[Opening READING PASSAGE section]

Abdul Ghafoor, F.C.A./A.R. for Appellant.
Muhammad Ali Shah, D.R. for Respondent.
ORDER
These 12 cross-appeals, seven by the appellant-Bank and five by the Department far assessment years 1994-95, 1995-96, 1996-97, 1997-98, 2000-01, 2001-02, 2002-2003 ara4 1996-97 under section 62 and 1996-97 under section 156 and 2000-01, 2001-OZ and 2002-03, respectively on the following grounds:---
Appellant's main grounds:---
*Provision for doubtful debts.
*Mark-up suspense account (Non-performing loan).
*Concessional rate of tax @ 5% on nit dividend income.
*Provision for staff retirement gratuity.
*Concessionary loan to staff members.
*Allocation of expenses to exempted income.
*Disallowance of profit and loss expenses.
* Remanded back the issue of addition under section 24(c) regarding payment of mark-up to non-resident Financial Institutions.
*Other income from auction of vehicles.
*Amortization of deferred cost.
*Actual bad debts on account of short recovery from customer.
Departmental objections:---
*To the setting aside of assessment on the point of addition under section 24(c) of the repealed Income Tax Ordinance, 1979.
*Setting aside of assessment on the disallowance under the head "payment of interest to foreign institutions".
*Setting aside of assessment on the status assigned to assessee.
*Deletion of addition under the P&L expenses.
*Cancellation of order under section 156 for A/year 1996-97.
*Direction for taxing NIT dividend income @ 5%.
*Deletion of addition on account of capital gains.
*Deletion of addition on account of interest free concessional loans to employees.
*Deletion of addition on account of interest free concessional loans to employees.
*Deletion of add-backs made under the head staff retirement benefits (Provident funds and gratuity).
*Remanding the case on the issue of non-performing advances.
*Deletion of add-backs in the P&L account.
*Deletion of interest credited to the suspense account.
*Deletion of addition from sale of vehicles.
*Deletion of addition under the Amortization of deferred cost.
2. Brief facts are that the appellant is banking company owned by the Government N.-W.F.P. The income declared and assessed as per assessment orders was contested before the C.I.T.(A)(A). Peshawar who disposed of these appeals in dispensing partial relief, setting aside and confirming some of the issues. Both parties having been aggrieved in appeal on the grounds narrated above. These cross-appeals are being disposed of by this consolidated order.
3. Both parties are represented. Mr. Abdul Ghafoor, F.C.A. for the appellant and Mr. Muhammad Ali Shah, D.R. for the department heard.
Provision for Bad Debt.

[Closing READING PASSAGE section]
[Opening EXCERPTED DATA section]

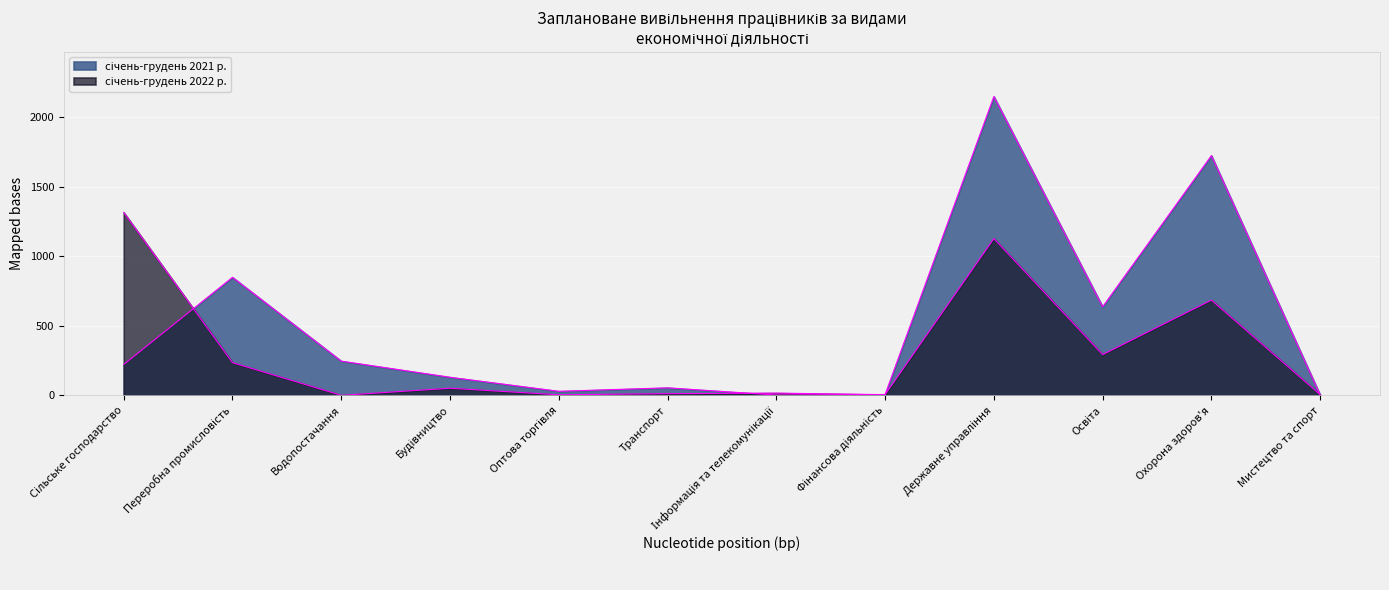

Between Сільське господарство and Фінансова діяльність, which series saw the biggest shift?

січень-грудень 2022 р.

[Closing EXCERPTED DATA section]
[Opening EXCERPTED DATA section]

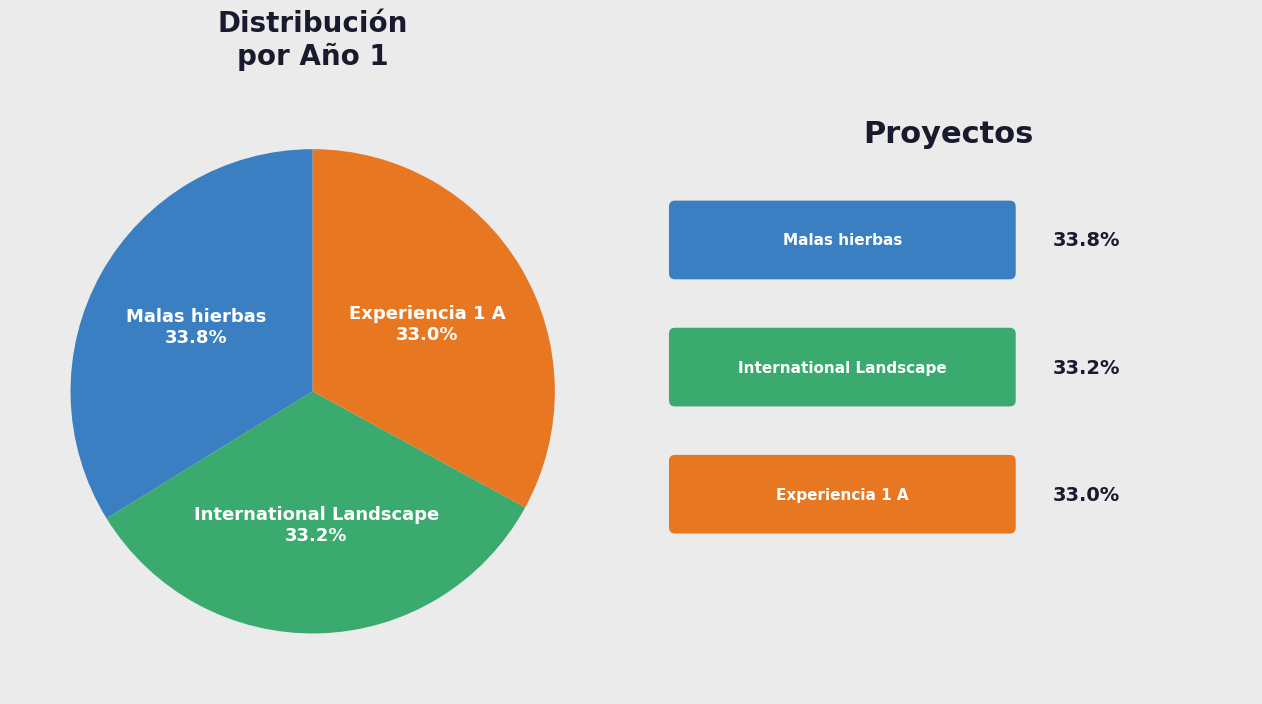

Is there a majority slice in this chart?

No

[Closing EXCERPTED DATA section]

> EXERCISE A: In the tax appeal order, who appeared for the Respondent?
> EXERCISE B: From the tax appeal order, list every departmental objection that concerns the setting aside of assessment.
> EXERCISE C: Transcribe the part of the tax appeal order starting with "Muhammad Ali Shah, D.R. for Respondent." and going on through "for doubtful debts.".
The records are separate material, distinct from the tax appeal order.

> TASK RESPONSE A: Muhammad Ali Shah, D.R.

> TASK RESPONSE B:
- The setting aside of assessment on the point of addition under section 24(c) of the repealed Income Tax Ordinance, 1979
- The setting aside of assessment on the disallowance under the head "payment of interest to foreign institutions"
- The setting aside of assessment on the status assigned to the assessee

> TASK RESPONSE C:
Muhammad Ali Shah, D.R. for Respondent.
ORDER
These 12 cross-appeals, seven by the appellant-Bank and five by the Department far assessment years 1994-95, 1995-96, 1996-97, 1997-98, 2000-01, 2001-02, 2002-2003 ara4 1996-97 under section 62 and 1996-97 under section 156 and 2000-01, 2001-OZ and 2002-03, respectively on the following grounds:---
Appellant's main grounds:---
*Provision for doubtful debts.